[THE DATA]
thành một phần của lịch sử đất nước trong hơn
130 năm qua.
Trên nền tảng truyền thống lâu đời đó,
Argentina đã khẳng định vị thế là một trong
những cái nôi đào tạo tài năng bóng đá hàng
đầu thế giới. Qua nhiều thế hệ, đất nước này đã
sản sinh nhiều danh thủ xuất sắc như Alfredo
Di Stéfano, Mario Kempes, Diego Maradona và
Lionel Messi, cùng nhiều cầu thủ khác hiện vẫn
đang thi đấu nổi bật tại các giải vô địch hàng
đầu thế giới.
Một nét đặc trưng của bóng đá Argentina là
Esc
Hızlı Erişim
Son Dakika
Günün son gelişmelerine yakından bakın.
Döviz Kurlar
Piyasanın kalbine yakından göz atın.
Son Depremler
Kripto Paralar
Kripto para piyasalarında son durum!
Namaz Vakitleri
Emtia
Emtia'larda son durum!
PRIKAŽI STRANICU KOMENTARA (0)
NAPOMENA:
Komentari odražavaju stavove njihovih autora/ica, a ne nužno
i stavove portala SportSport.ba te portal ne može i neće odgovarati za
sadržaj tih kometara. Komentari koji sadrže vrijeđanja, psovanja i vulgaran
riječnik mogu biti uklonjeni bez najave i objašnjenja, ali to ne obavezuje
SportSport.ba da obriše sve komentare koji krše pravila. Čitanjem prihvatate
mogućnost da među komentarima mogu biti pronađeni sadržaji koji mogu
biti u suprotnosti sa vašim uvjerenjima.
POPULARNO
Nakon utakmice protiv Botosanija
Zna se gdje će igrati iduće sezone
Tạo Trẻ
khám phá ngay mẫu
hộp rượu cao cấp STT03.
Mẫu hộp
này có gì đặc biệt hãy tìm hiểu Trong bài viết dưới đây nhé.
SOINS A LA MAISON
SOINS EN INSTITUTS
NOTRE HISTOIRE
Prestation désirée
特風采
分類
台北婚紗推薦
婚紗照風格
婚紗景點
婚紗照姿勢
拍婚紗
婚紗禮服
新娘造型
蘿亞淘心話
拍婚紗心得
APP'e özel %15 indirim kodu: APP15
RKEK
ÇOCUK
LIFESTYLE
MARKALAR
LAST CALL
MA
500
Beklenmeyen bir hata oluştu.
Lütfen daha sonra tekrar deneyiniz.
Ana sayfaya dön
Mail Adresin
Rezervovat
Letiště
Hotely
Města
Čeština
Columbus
[/THE DATA]
_ASSIGNMENT_:
Render everything in the listing above, from its first line down to the line containing "Döviz Kurlar", as a Markdown table with the columns "No." and "Line". Number each line in order, and leave out blank lines.

_WORKED SOLUTION_:
| No. | Line |
|---|---|
| 1 | thành một phần của lịch sử đất nước trong hơn |
| 2 | 130 năm qua. |
| 3 | Trên nền tảng truyền thống lâu đời đó, |
| 4 | Argentina đã khẳng định vị thế là một trong |
| 5 | những cái nôi đào tạo tài năng bóng đá hàng |
| 6 | đầu thế giới. Qua nhiều thế hệ, đất nước này đã |
| 7 | sản sinh nhiều danh thủ xuất sắc như Alfredo |
| 8 | Di Stéfano, Mario Kempes, Diego Maradona và |
| 9 | Lionel Messi, cùng nhiều cầu thủ khác hiện vẫn |
| 10 | đang thi đấu nổi bật tại các giải vô địch hàng |
| 11 | đầu thế giới. |
| 12 | Một nét đặc trưng của bóng đá Argentina là |
| 13 | Esc |
| 14 | Hızlı Erişim |
| 15 | Son Dakika |
| 16 | Günün son gelişmelerine yakından bakın. |
| 17 | Döviz Kurlar |